A reader writes:
Your reader commented, "If there are other documented examples of this kind of behavior, they need to be compiled into a single place so we can get a handle on exactly what kind of society we are running here." There is; Radley Balko has compiled a map of botched paramilitary police raids at Cato.org. I think at this point the map might be outdated (the last year available to search is 2008), but it gives you a good idea of how often this occurs in the US. Balko has done extensive work on this subject. I suggest you point your readers to his 2006 paper on the rise of military tactics in fighting the drug war.
Balko's been regularly posting stories of what he calls "puppycide" for a couple of years now. A search of the term yields 130 results.
Just wanted to bring to your attention a couple of news articles published today in Columbia's local papers: "Chief details SWAT incident" and "SWAT raid prompts police review of policy". I think what's important to take away from this is our local police department is learning from its mistakes while at the same time explaining to the public why it acted as it did. I don't disagree that our drug laws are sorely in need of rethinking, but people have to keep in mind that at this point the laws are what they are, and it is incumbent upon our police officers to see that they are enforced.
We are lucky here in Columbia, Missouri to have a relatively progressive police chief (on the job for a little over a year) who has been making great strides in making our police department more receptive, and in particular accountable, to the public. If the public wants the drug laws changed, they need to appeal to the legislators who can make those changes a reality. Our police department will address this incident professionally, changes to procedures will be made to ensure that the serving of 10-day old warrants will not happen in the future, and the law will continue to be enforced.

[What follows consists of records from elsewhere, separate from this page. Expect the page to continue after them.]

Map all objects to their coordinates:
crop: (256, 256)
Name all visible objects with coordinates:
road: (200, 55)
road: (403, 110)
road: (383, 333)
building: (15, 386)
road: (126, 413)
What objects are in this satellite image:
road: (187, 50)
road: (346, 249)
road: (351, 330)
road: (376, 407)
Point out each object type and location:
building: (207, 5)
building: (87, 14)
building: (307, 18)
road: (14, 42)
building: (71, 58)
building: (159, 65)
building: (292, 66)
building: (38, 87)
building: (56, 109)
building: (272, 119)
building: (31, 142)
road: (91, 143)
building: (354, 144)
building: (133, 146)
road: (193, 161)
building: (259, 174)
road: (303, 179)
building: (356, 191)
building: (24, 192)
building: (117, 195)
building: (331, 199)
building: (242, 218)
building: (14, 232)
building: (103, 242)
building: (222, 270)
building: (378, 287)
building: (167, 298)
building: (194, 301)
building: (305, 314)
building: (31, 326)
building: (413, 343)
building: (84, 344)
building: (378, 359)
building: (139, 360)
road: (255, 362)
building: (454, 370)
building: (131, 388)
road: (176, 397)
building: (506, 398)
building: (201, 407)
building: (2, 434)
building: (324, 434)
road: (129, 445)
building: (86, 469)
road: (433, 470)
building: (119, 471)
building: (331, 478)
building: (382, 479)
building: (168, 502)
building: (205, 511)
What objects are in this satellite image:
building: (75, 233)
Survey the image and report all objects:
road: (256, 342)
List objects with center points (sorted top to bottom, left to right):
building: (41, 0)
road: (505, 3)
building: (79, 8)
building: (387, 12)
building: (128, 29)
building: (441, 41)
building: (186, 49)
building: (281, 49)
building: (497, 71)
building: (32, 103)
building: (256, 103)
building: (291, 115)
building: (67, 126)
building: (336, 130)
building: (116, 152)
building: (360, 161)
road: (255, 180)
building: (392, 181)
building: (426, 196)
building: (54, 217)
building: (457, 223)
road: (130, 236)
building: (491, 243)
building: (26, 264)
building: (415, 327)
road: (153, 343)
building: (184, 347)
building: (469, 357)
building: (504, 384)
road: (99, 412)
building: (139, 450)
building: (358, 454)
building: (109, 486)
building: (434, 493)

What I have found most troubling in the many, many comments I have read regarding this incident is the automatic presumption that our police department did everything wrong. Heavy-handed? Yes. Killed an innocent dog? Maybe, maybe not. I know from personal experience that very dangerous and violent people abuse pit bulls and other animals in an abhorrent manner, using them as guards and warning signals to provide cover for illegal activities, and putting them in the position of meeting a violent end when the inevitable search warrant is served. Who is the worse offender in this scenario?